Li Xiaoxia, Wang Siyu, Wang Yuhan, Chen Ruru, Mao Xinjie, Mei Ying, Xu Meiping, Hu Lan, Qin Chuan, Xing Shilai, Yu Xiaoguang, Qiao Liya
Department of Ophthalmology, Beijing Shijitan Hospital, Capital Medical University, Beijing, China.
Institute of PSI Genomics Co., Ltd., Shanghai, China.
Invest Ophthalmol Vis Sci. 2025 Apr 1;66(4):30. doi: 10.1167/iovs.66.4.30.
Variants in the GLRA2 gene have been linked to early-onset and nonsyndromic high myopia with a X-linked inheritance. This study aimed to elucidate clinical and genetic characteristics of GLRA2-associated early-onset high myopia (eoHM).
Variants in 17 genes reported to contribute to eoHM, including GLRA2, were evaluated for pathogenic level based on in silico prediction, associated phenotypes, and cosegregation analysis. The available clinical data of individuals were summarized. Minigene constructs were generated to assess the effects of the variant c.494+1G>A in GLRA2 on splicing. We integrated previous evidence to curate the clinical validity of GLRA2 and eoHM using the ClinGen framework.
Pathogenic and likely pathogenic variants in 7 of 17 genes were identified in 47 of 389 probands with eoHM, including 21 in OPN1LW, 12 in ARR3, and 9 in GLRA2. For GLRA2, 15 pathogenic variants (10 missense and 5 truncation) were identified in 16 families, in whom probands had eoHM by X-linked inheritance. The average refraction was -9.76 diopters (D) (standard deviation: ±5.45 D). Central corneal thickness averaged 539.41 and 544.06 µm in the right and left eyes, respectively, with no or mild myopic retinal changes observed in 64.3% (27/42) of eyes. Posterior staphyloma was detected in 17 of 33 eyes (51.5%), with 6 eyes progressing to macular splitting. Most cases showed normal retinal sensitivity and stable fixation. Based on genetic and experimental evidence, the GLRA2-eoHM relationship was classified as "strong."

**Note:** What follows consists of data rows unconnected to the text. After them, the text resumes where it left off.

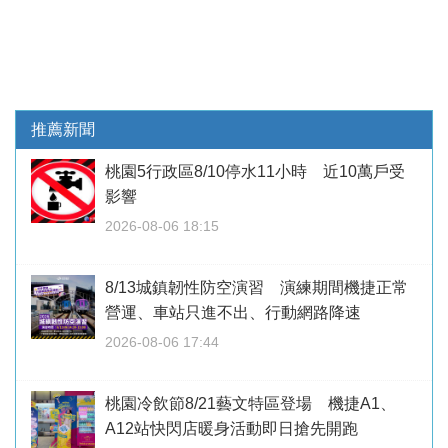
推薦新聞
桃園5行政區8/10停水11小時 近10萬戶受
影響
2026-08-06 18:15
8/13城鎮韌性防空演習 演練期間機捷正常
營運、車站只進不出、行動網路降速
2026-08-06 17:44
桃園冷飲節8/21藝文特區登場 機捷A1、
A12站快閃店暖身活動即日搶先開跑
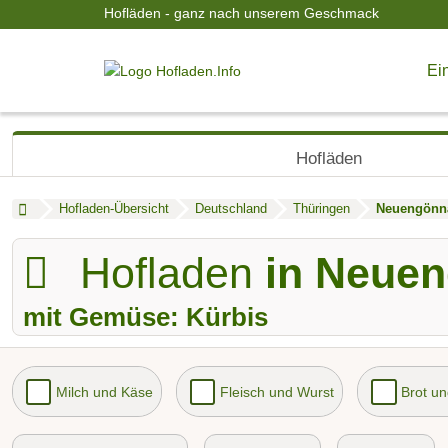
Hofläden - ganz nach unserem Geschmack
Ein
Hofläden
Hofladen-Übersicht
Deutschland
Thüringen
Neuengönn
Hofladen
in Neue
mit Gemüse: Kürbis
Milch und Käse
Fleisch und Wurst
Brot u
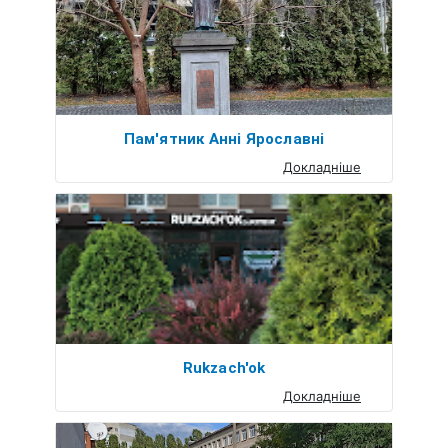
Пам'ятник Анні Ярославні
Докладніше
Rukzach'ok
Докладніше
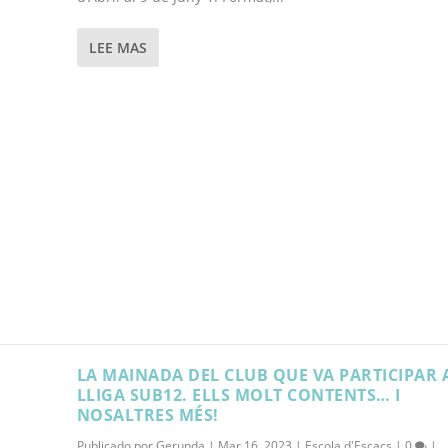
LEE MAS
LA MAINADA DEL CLUB QUE VA PARTICIPAR 
LLIGA SUB12. ELLS MOLT CONTENTS… I
NOSALTRES MÉS!
Publicado por
Gerunda
|
Mar 16, 2023
|
Escola d'Escacs
|
0
|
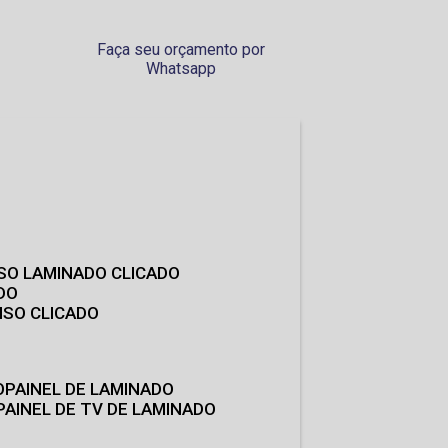
Faça seu orçamento por
Whatsapp
ISO LAMINADO CLICADO
DO
ISO CLICADO
O
PAINEL DE LAMINADO
PAINEL DE TV DE LAMINADO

This research expanded the mutational spectrum of GLRA2 and reveals GLRA2 as the third most frequently implicated gene for Mendelian eoHM. Truncations and highly scored missense variants in GLRA2 are pathogenic. Myopia due to GLRA2 mutations is transmitted in X-linked inheritance, manifests with mild cone impairment, and progresses to pathologic myopia.

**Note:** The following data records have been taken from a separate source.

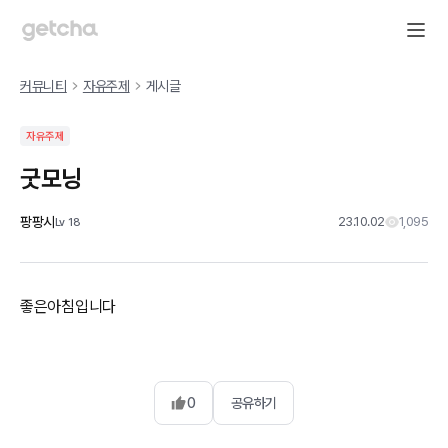
커뮤니티
자유주제
게시글
자유주제
굿모닝
팡팡시
23.10.02
1,095
Lv
18
좋은아침입니다
0
공유하기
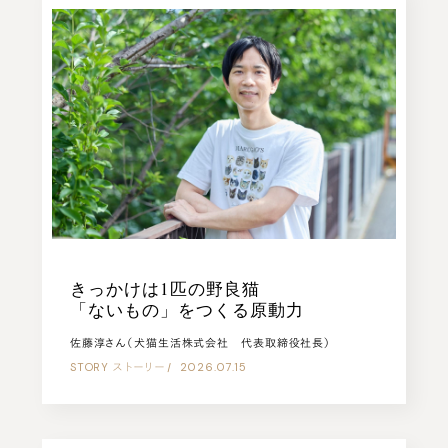
きっかけは1匹の野良猫
「ないもの」をつくる原動力
佐藤淳さん（犬猫生活株式会社 代表取締役社長）
STORY
ストーリー
|
2026.07.15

GLRA2基因变异与X连锁遗传的早发性非综合征性高度近视有关。本研究旨在阐明GLRA2相关早发性高度近视(eoHM)的临床和遗传特征。
根据计算机预测、相关表型和共分离分析,对17个据报道与eoHM相关的基因变异进行致病水平评估。总结个体的可用临床数据。构建小基因载体以评估GLRA2基因中c.494+1G>A变异对剪接的影响。我们整合先前的证据,使用ClinGen框架评估GLRA2与eoHM的临床有效性。

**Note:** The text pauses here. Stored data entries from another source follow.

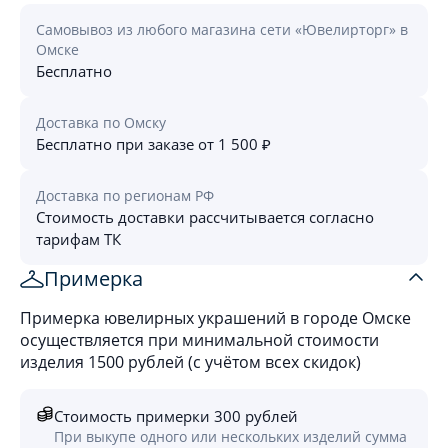
Самовывоз из любого магазина сети «Ювелирторг» в
Омске
Бесплатно
Доставка по Омску
Бесплатно при заказе от 1 500 ₽
Доставка по регионам РФ
Стоимость доставки рассчитывается согласно
тарифам ТК
Примерка
Примерка ювелирных украшений в городе Омске
осуществляется при минимальной стоимости
изделия 1500 рублей (с учётом всех скидок)
Стоимость примерки 300 рублей
При выкупе одного или нескольких изделий сумма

在389例eoHM先证者中的47例中鉴定出17个基因中的7个致病和可能致病变异,其中OPN1LW中有21个,ARR3中有12个,GLRA2中有9个。对于GLRA2,在16个家族中鉴定出15个致病变异(10个错义变异和5个截短变异),先证者通过X连锁遗传患有eoHM。平均屈光度为-9.76D(标准差:±5.45D)。右眼和左眼中央角膜厚度分别平均为539.41和544.06μm,64.3%(27/42)的眼睛未观察到或仅有轻度近视性视网膜改变。33只眼中有17只(51.5%)检测到后巩膜葡萄肿,其中6只眼进展为黄斑劈裂。大多数病例显示视网膜敏感度正常且注视稳定。基于遗传和实验证据,GLRA2与eoHM的关系被归类为“强”。
本研究扩展了GLRA2的突变谱,揭示GLRA2是孟德尔式eoHM中第三大最常涉及的基因。GLRA2中的截短变异和高分错义变异具有致病性。由GLRA2突变引起的近视以X连锁遗传方式传递,表现为轻度视锥细胞损害,并进展为病理性近视。